A review by jo_bookworm
The Inaugural Meeting of the Fairvale Ladies Book Club by Sophie Green

4.0

In this book I was transported to Australia, to the Northern Territory, to the end of the Seventies and the early Eighties where I got to meet a group of women who knew little of each other initially but grew from a small book club to a community to a close-knit family.

Sybil lives out on Fairvale Station, she moved their from Sydney to be with her husband and subsequently has two sons Lachlan who has chosen a very different path in life and Ben who finds Fairvale the place he wants to be.

Kate is Ben's wife and thousands of miles away from her home in London. She is struggling to deal with defining moments of the wet and dry season.

Della is also thousands of miles away from her Texan home but the station and the land whilst similar to that of her ranch at home gives her more opportunities. She meets Stan and she thinks she may have found what she has been running away from.

Sallyanne is struggling, three children, a drunken husband and isolation from everything all she has is her dreams and they are slowly being turned into nightmares.

Rita is Sybil's oldest friend and is a nurse in the Flying Doctors service and lives the furthest from her friend.

These women are brought together by the book club that was started by Sybil for Kate to meet some other people. It was clear that this book was more about their lives and their friendships then it was about the books. Although of course the books they choose to read are important and can give you a further reading list if you needed one. The books gave them a chance to escape their world as any book can do.

All of these women were faced with differing problems and the book dealt with, death, life, abuse, racism, sexism, depression and loneliness without actually having to wave a big flag saying this is what we are dealing with. These are the best books, the ones that deal with issues which are still so relevant today, even though the books setting is around forty years previously. Aimed at women readers there is something within these pages that most women will relate to. And if you perhaps don't then put yourself in their shoes, int heir lives and think about how you would deal with the events as they play out in the book.

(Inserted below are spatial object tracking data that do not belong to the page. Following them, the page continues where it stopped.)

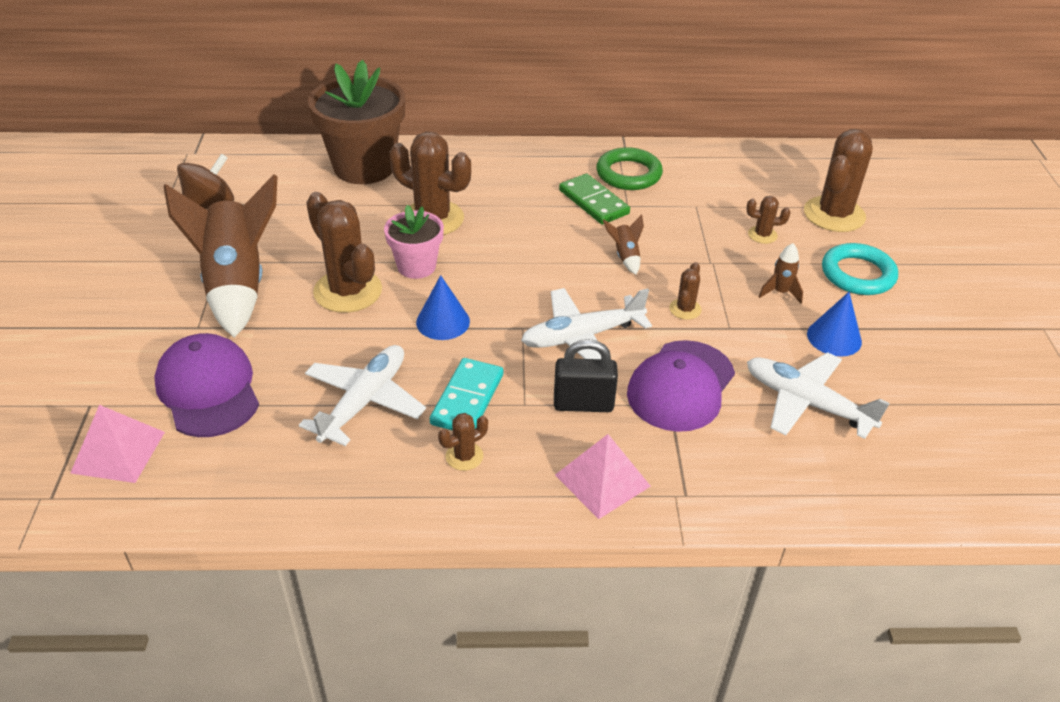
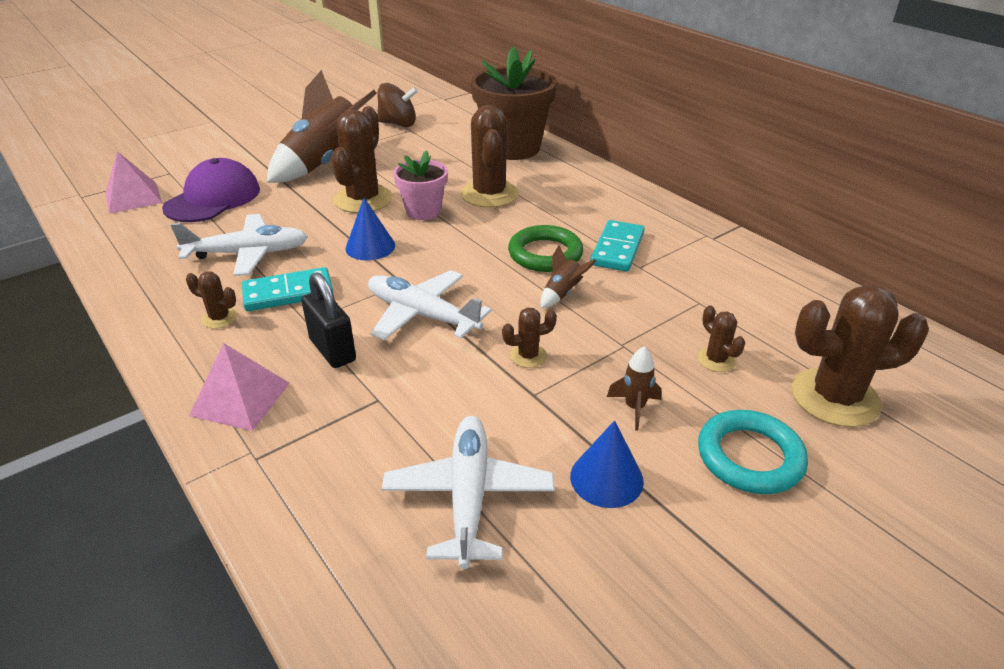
camera: 55 degrees right, 5 degrees down
(593, 202) = (617, 249): green domino -> turquoise domino
(628, 174) = (687, 249): green ring -> green ring (545, 254)
(681, 386) = (410, 396): purple cap -> none

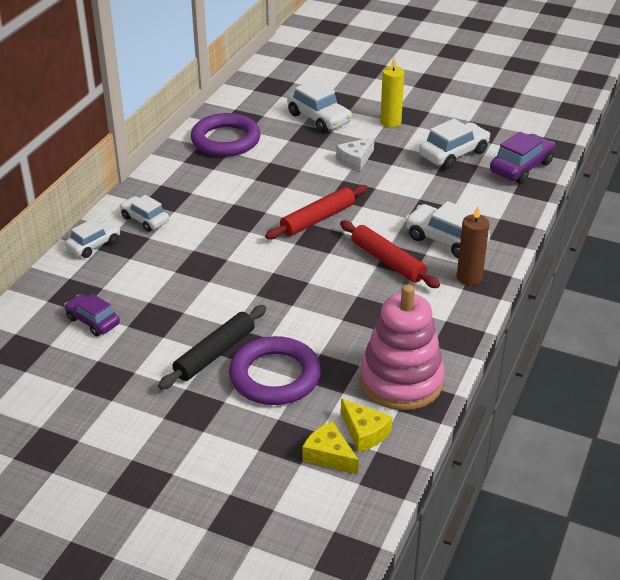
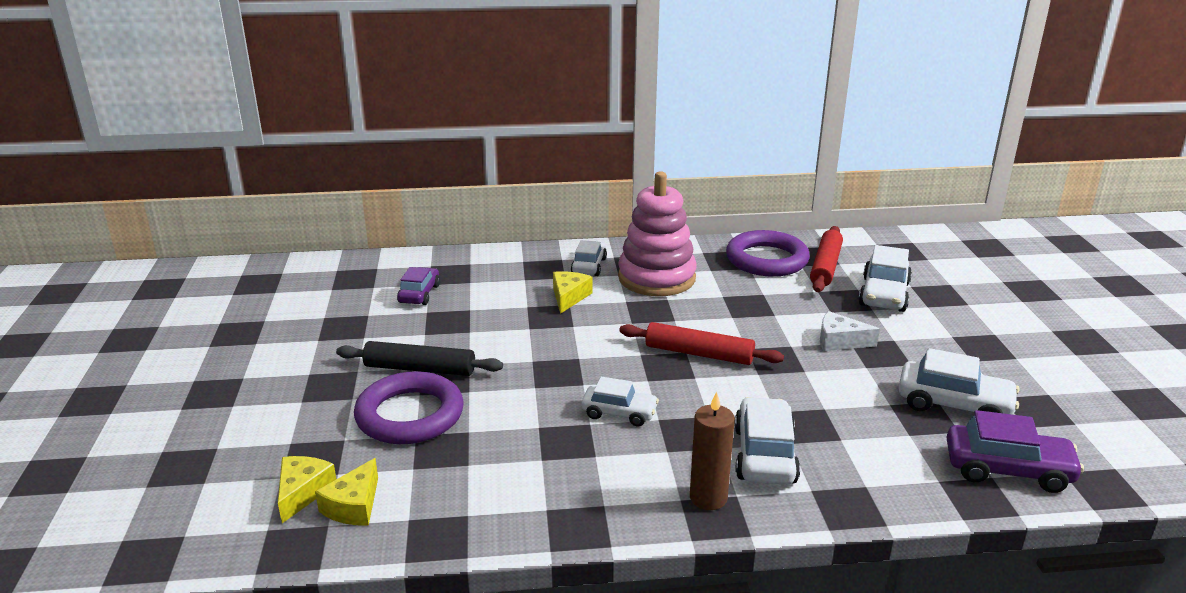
camera: 60 degrees right, 10 degrees down
(94, 245) = (526, 257): white car -> white car (619, 413)
(183, 246) = (569, 297): none -> yellow cheese
(387, 261) = (674, 424): red rolling pin -> red rolling pin (825, 266)
(390, 122) = (950, 339): yellow candle -> none
(401, 381) = (461, 505): pink stacking toy -> pink stacking toy (656, 278)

This is a thoughtfully written book, which whilst dealing with emotive subjects does a wonderful job is showing what life is like on a cattle station in Australia, when it takes days to cross the land and muster the cattle, where you can't pop to the shops when you run out of milk without taking a two-hour drive and when it rains you are trapped with only radio as your means of communication with the outside world. For me fascinating stuff.

I enjoyed this book and would recommend it for anyone wanting a change from perhaps the normal run of the mill commercial women's fiction - this book has a story to tell in itself.